Results from a new study by the Insurance Institute for Highway Safety (IIHS) show that new lane departure systems help prevent accidents. More and more new cars are built with these systems, although sometimes only as options.
The research organization reports:
Results of the new study indicate that lane departure warning lowers rates of single-vehicle, sideswipe and head-on crashes of all severities by 11 percent and lowers the rates of injury crashes of the same types by 21 percent. That means that if all passenger vehicles had been equipped with lane departure warning, nearly 85,000 police-reported crashes and more than 55,000 injuries would have been prevented in 2015.

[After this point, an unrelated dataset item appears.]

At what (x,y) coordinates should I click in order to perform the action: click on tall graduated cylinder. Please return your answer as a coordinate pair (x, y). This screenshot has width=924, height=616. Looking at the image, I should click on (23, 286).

The option many car companies have to include the technology is not cheap. Chevy charges $1,275 for a set of options called its “Premium Confidence Package” that can be added to its Impala sedan. This includes adaptive cruise control, a forward collision warning, lane departure warnings and special tires. The Mercedes C300 offers an option called “Premium Driver Assistance” for $3,300. This includes lane departure technology, blind spot assistance, speed limit assistance and pedestrian and cross-traffic warnings.
Jessica Cicchino, IIHS vice president for research, said:
This is the first evidence that lane departure warning is working to prevent crashes of passenger vehicles on U.S. roads. Given the large number of fatal crashes that involve unintentional lane departures, technology aimed at preventing them has the potential to save a lot of lives.
Models tested came from General Motors, Honda, Mazda, Mercedes-Benz, Subaru and Volvo.
Among the issues the study may raise is whether these technologies will become standard equipment on cars, and not expensive add-ons. This eventually would put it in the category of seat belts and antilock brakes. Given the number of lives that could be potentially saved, it would be a shame if all cars did not carry the technology.